Imagine all of the above simultaneously happening across 30 trillion cells constantly. (For brevity, this is only 5% of the combinatorial complexity).
Can you imagine solving this by pipetting lab experiments, applying “statistical knowledge,” or single-asset machine learning solutions for focused problems? You will call me insane. Nevertheless, this is happening today (due to limitations in technology).
Protein biosynthesis (High level)
The protein biosynthesis pathway from a DNA sequence to a proteome is 100x more complex. To understand this, imagine that every gene contributes to 100x more diversity in creating a protein form. Or in other words, there can be 2,000,000 protein forms (Proteomes) that are created out of the 20,000 genes.
A part of this complexity occurs directly due to regulation in the transcription of DNA to pre-mRNA, slicing of pre-mRNA to mRNA variants, and regulations in mRNA translation to primary protein structures.

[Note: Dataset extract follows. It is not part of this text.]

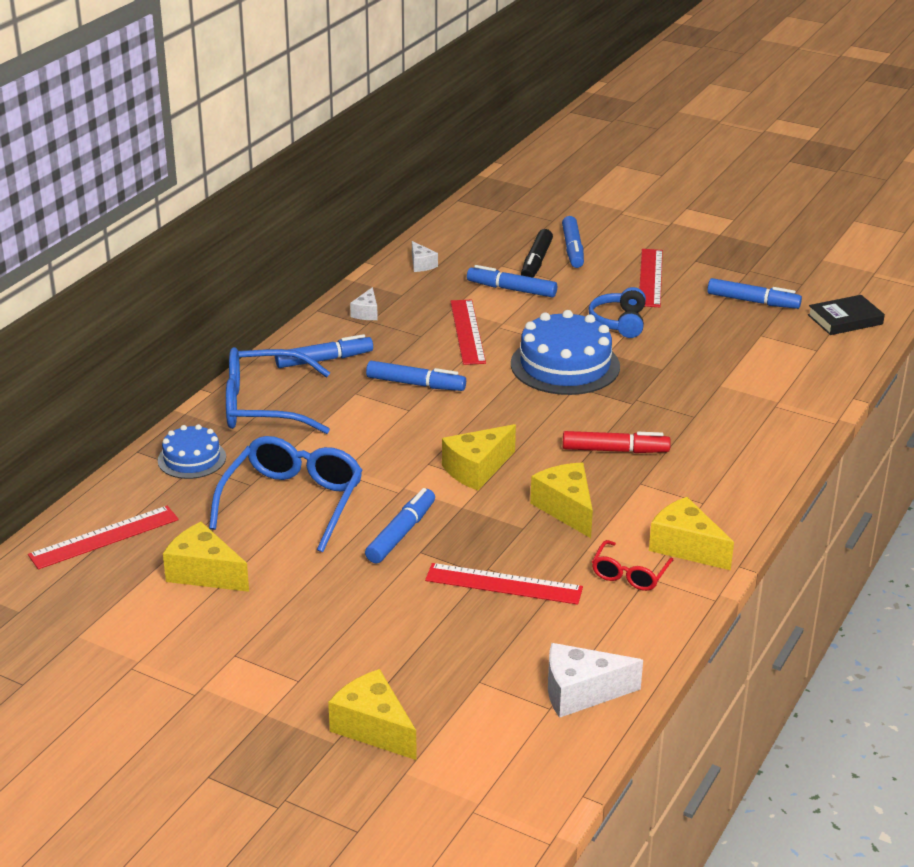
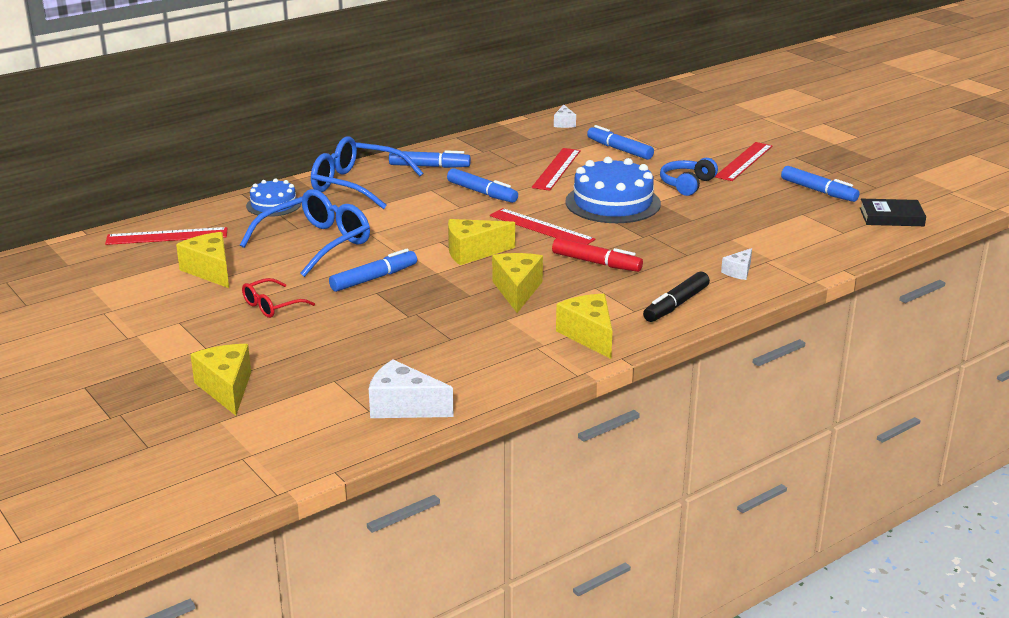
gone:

Most of the remaining functional diversity of the proteins occurs due to post-translation modifications on the protein. There can be about 200 different modifications that can occur on the protein forms creating additional functional diversity.
Scientists predict that there are anywhere between 2 million to a billion different variations of proteomes! It is hard to work on every proteome in the labs as we do not have innovations similar to PCR that work on DNA.
This means most of the work in protein identification, structural complexity, drugability, protein modifications, function prediction, and disease forecast straight away falls into the “in silico” bucket (Computer Models).